La biotech de Montrouge qui avait mis au point un patch contre les allergies à l’arachide, a annoncé peu avant Noël, sa décision de retirer le dossier de demande d’enregistrement déposé courant 2018, auprès de la Food and Drug Administration (l’agence sanitaire américaine du médicament). Ses dirigeants expliquaient que l’agence leur avait indiqué avoir besoin de plus d’informations sur les procédures de fabrication et les contrôles qualité du Viaskin Peanut avant de donner son feu vert. DBV avait encore des chances de faire enregistrer son candidat-médicament aux Etats-Unis, selon les analystes de Portzamparc, qui les estimaient à 90%. Pour autant, le calendrier étant différé, un problème de trésorerie risquait de se poser. Le cours s’est donc effondré, avec la perpective d’une augmentation de capital dillutive et compliquée.
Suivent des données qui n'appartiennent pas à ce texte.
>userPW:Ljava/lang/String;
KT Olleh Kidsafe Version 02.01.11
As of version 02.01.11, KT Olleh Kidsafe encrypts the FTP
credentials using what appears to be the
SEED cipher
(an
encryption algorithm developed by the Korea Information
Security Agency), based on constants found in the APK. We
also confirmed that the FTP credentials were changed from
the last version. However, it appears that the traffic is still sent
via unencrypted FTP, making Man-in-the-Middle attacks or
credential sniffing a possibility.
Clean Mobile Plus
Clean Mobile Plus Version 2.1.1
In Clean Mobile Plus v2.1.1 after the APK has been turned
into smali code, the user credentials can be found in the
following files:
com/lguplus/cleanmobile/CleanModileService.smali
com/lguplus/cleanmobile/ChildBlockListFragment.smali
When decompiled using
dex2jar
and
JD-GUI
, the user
Rien que « du très classique » si ce n’est, cette frénésie de ventes et d’achats d’actions DBV Technologies sur Euronext Paris, qui a saisi les deux dirigeants juste après Noël et jusqu’à l’annonce de la class action. Le Président Pierre-Henri Benhamou et le DGA David Schilansky ont effectué une quarantaine d’allers/retours sur le titre pour des montants de plusieurs millions d’euros, « à des fins de gestion de patrimoine » ont-il avancé. Des mouvements peu responsables dans une période chahutée, puisque certains actionnaires ont cru y voir des encouragements à acheter ou à vendre.
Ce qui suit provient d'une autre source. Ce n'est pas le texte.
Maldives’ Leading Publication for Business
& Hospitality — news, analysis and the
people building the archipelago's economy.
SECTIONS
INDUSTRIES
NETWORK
L’AMF enquête-t-elle sur l’information financière et sur les mouvements de titres
Une enquête de l’AMF en France sur ces mouvements de titres et sur l’information financière serait bienvenue. Aux Etats-Unis, la société DBV et certains de ses dirigeants sont accusés d’avoir violé les lois fédérales sur les valeurs mobilières en omettant de divulguer que :
- la demande de licence de produits biologiques de DBV Technologies pour le Viaskin Peanut adressée à la FDA, ne contenait pas suffisamment de données sur les procédures de fabrication et les contrôles de qualité,
- que DBV Technologies a du volontairement retiré sa demande de licence pour cette raison
- que par conséquent, les déclarations concernant les activités, les opérations et les perspectives de DBV Technologies, ne pouvaient qu’être fausses et / ou trompeuses
Pour un observateur attentif du secteur, les dirigeants français n’ont pas forcément compris qu’aux Etats-Unis, arriver devant la FDA avec un dossier de fabrication qui n’est pas complètement bordé constitue une grosse erreur, et ne pas le dire au marché, un crime de lèse majesté. Une leçon pour la profession, en tout cas.